[Records from a data collection]
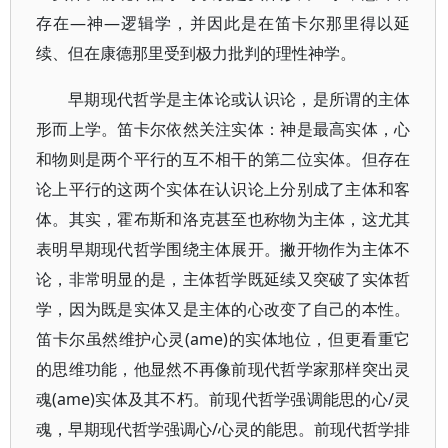
存在—神—逻辑学，并因此是在笛卡尔那里得以延
续、但在康德那里受到极力批判的理性神学。
早期现代哲学是主体论或认识论，是所谓的主体
形而上学。笛卡尔依然关注实体：神是最高实体，心
和物则是两个平行的互不相干的第二位实体。但存在
论上平行的这两个实体在认识论上分别成了主体和客
体。其实，霍布斯和洛克甚至也称物为主体，这尤其
表明早期现代哲学围绕主体展开。撇开物作为主体不
论，非常明显的是，主体哲学既延续又突破了实体哲
学，因为既是实体又是主体的心改变了自己的本性。
笛卡尔虽然维护心灵(ame)的实体地位，但更看重它
的思维功能，他显然不再像前现代哲学家那样突出灵
魂(ame)实体及其不朽。前现代哲学强调能思的心/灵
魂，早期现代哲学强调心/心灵的能思。前现代哲学排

The task →
Only the lines from the one with "学，因为既是实体又是主体的心改变了自己的本性。" through the final line above should be repeated, each exactly as written.

Reply →
学，因为既是实体又是主体的心改变了自己的本性。
笛卡尔虽然维护心灵(ame)的实体地位，但更看重它
的思维功能，他显然不再像前现代哲学家那样突出灵
魂(ame)实体及其不朽。前现代哲学强调能思的心/灵
魂，早期现代哲学强调心/心灵的能思。前现代哲学排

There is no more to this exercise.